Neuraxial techniques have an important place in obstetric anesthesia. Dwarkanath et al have reviewed the association between situs inversus and spinal cord malformations [8]. Scoliosis, split cord, spina bifida, meningomylocoele and tethered spinal have been described. Though most of these are symptomatic in childhood their presentation in asymptomatic adults has been found rarely. A diligent neurological examination and palpation of the spine is essential to detect these problems. Our patient did not reveal any symptoms related to the above listed disorders.
Cases of airway/craniofacial anomalies have been described in literature in both pediatric and adult age groups in patients with situs inversus. Goldenhar syndrome [9], aglossia [10], hypoglossia [11], cranial diaphysial dysplasia [12] have been reported. It seems that most of these would be evident on clinical exam and the anesthesiologist can tailor his plan accordingly. We did not come across any report of unanticipated difficult airway due to a structural abnormality in these patients.
Alimentary system is involved in more than half of the cases. This is mostly due to defects during the rotation and fixation of the gut, and rarely atresias. A left sided appendix and gallbladder or a right sided duodenal ulcer pain can lead to misdiagnosis and possibly delay, prolong or complicate perioperative care the patient [13]. Asplenic patients have hematological findings consistent with the absence of spleen (Howell-jolly bodies, Dohle bodies, Heinz bodies and target cells) [13]. They can also be predisposed to infections due to this. A case of prolonged paralysis after use of succinylcholine has been reported in a patient with situs inversus totalis [14].

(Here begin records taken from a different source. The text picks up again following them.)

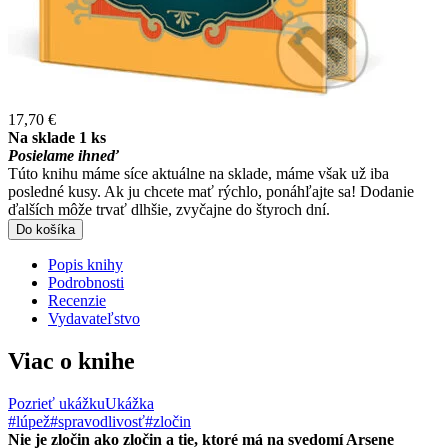
17,70 €
Na sklade 1 ks
Posielame ihneď
Túto knihu máme síce aktuálne na sklade, máme však už iba
posledné kusy. Ak ju chcete mať rýchlo, ponáhľajte sa! Dodanie
ďalších môže trvať dlhšie, zvyčajne do štyroch dní.
Do košíka
Popis knihy
Podrobnosti
Recenzie
Vydavateľstvo
Viac o knihe
Pozrieť ukážku
Ukážka
#lúpež
#spravodlivosť
#zločin
Nie je zločin ako zločin a tie, ktoré má na svedomí Arsene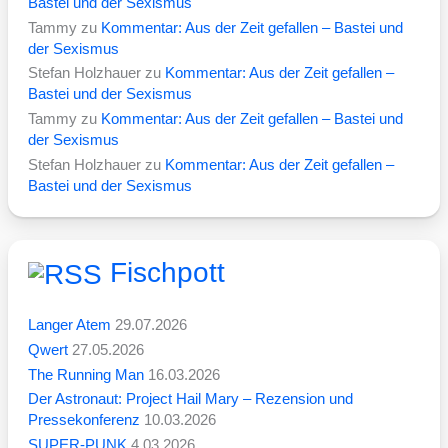
Bastei und der Sexismus
Tammy
zu
Kommentar: Aus der Zeit gefallen – Bastei und
der Sexismus
Stefan Holzhauer
zu
Kommentar: Aus der Zeit gefallen –
Bastei und der Sexismus
Tammy
zu
Kommentar: Aus der Zeit gefallen – Bastei und
der Sexismus
Stefan Holzhauer
zu
Kommentar: Aus der Zeit gefallen –
Bastei und der Sexismus
Fischpott
Langer Atem
29.07.2026
Qwert
27.05.2026
The Running Man
16.03.2026
Der Astronaut: Project Hail Mary – Rezension und
Pressekonferenz
10.03.2026
SUPER-PUNK
4.03.2026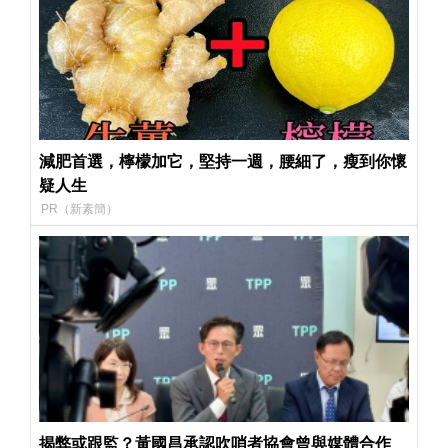
減肥首選，檸檬加它，堅持一週，腰細了，瘦到你懷
疑人生
PR（新素簡）
揭弊或跟監？黃國昌承認吹哨者協會曾與媒體合作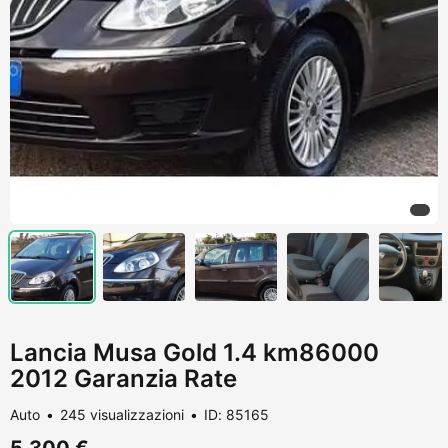
Lancia Musa Gold 1.4 km86000
2012 Garanzia Rate
Auto
245 visualizzazioni
ID: 85165
5.300 €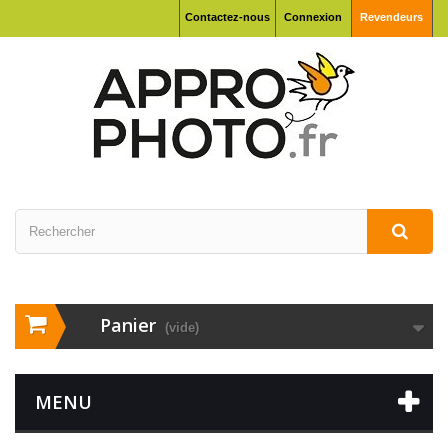
Contactez-nous
Connexion
Revendeurs
Panier
(vide)
MENU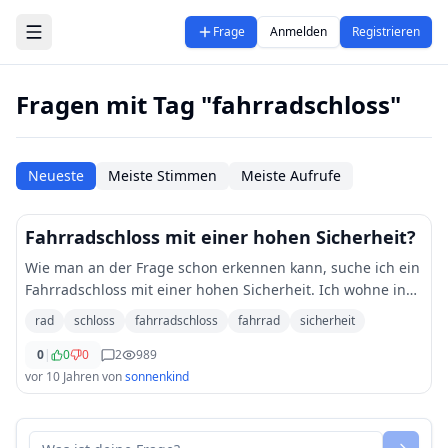
Zum Hauptinhalt springen
Frage
Anmelden
Registrieren
Fragen mit Tag "fahrradschloss"
Neueste
Meiste Stimmen
Meiste Aufrufe
Fahrradschloss mit einer hohen Sicherheit?
Wie man an der Frage schon erkennen kann, suche ich ein
Fahrradschloss mit einer hohen Sicherheit. Ich wohne in
einer Stadt, wo oft Fahrräder unfreiwillig den Besitzer
rad
schloss
fahrradschloss
fahrrad
sicherheit
wechseln. Kann mir jemand etwas
...
0
|
0
0
2
989
vor 10 Jahren
von
sonnenkind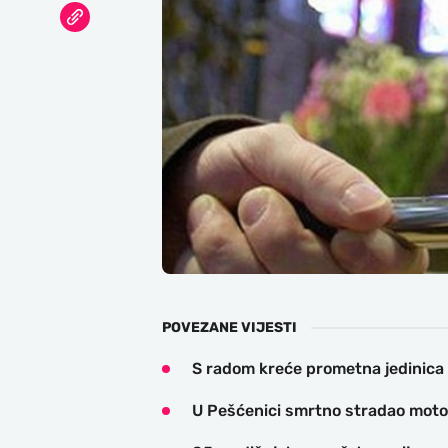
POVEZANE VIJESTI
S radom kreće prometna jedinica
U Pešćenici smrtno stradao motoc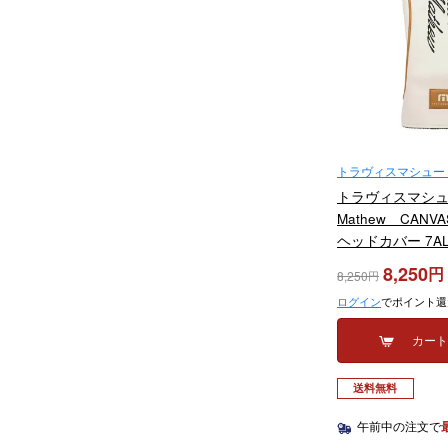
トラヴィスマシュー（Tr
トラヴィスマシュー 
Mathew CAN
ヘッドカバー 7AL
イト 2025年モ
8,250
8,250
ログイン
でポイント還
カー
送料無料
午前中の注文で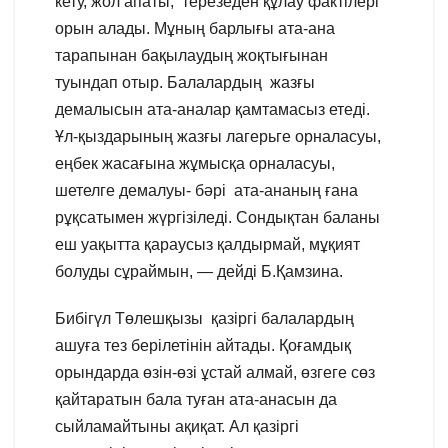
кету, жол апаты, терезеден құлау фактілері
орын алады. Мұның барлығы ата-ана
тарапынан бақылаудың жоқтығынан
туындап отыр. Балалардың жазғы
демалысын ата-аналар қамтамасыз етеді.
Ұл-қыздарының жазғы лагерьге орналасуы,
еңбек жасағына жұмысқа орналасуы,
шетелге демалуы- бәрі ата-ананың ғана
рұқсатымен жүргізіледі. Сондықтан баланы
еш уақытта қараусыз қалдырмай, мұқият
болуды сұраймын, — дейді Б.Қамзина.
Бибігүл Төлешқызы қазіргі балалардың
ашуға тез берілетінін айтады. Қоғамдық
орындарда өзін-өзі ұстай алмай, өзгеге сөз
қайтаратын бала туған ата-анасын да
сыйламайтыны ақиқат. Ал қазіргі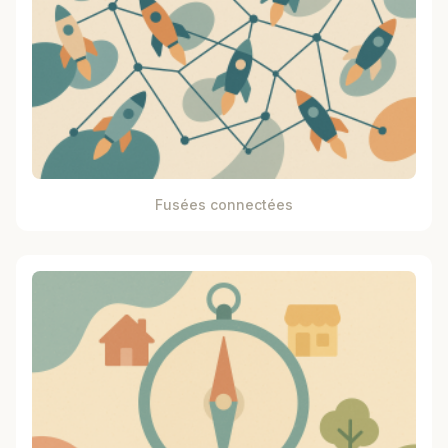
Fusées connectées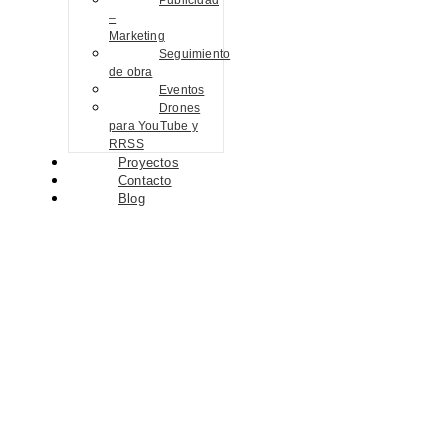
Publicidad
–
Marketing
Seguimiento
de obra
Eventos
Drones
para YouTube y
RRSS
Proyectos
Contacto
Blog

Patients may come for surgery previously diagnosed or undiagnosed with situs inversus. The first step in evaluation should probably be to determine if the patient has situs inversus totalis or situs ambiguus. As there is a huge variability in presence of malformations, a thorough physical exam is essential. Table 2 summarizes the common findings for diagnosis. If time permits, an echocardiogram of the heart may help in confirming absence of major defects. A cardiology consult may help to determine if further testing is needed. The cardiac or hemodynamic monitoring needs to be invidualised based on the severity and complexity of the cardiac defect and type of surgical procedure. In the absence of any spinal deformities, regional anesthesia can be used successfully in these patients, as was in our case.
Conclusion
We describe a case of situs inversus totalis, who successfully underwent a Cesarean section with epidural anesthesia. We present a review of the disorders of left right malformations and discuss the organ systems that can be severely affected. The information presented would help anesthesiologists take care of such patients with a rare disease safely.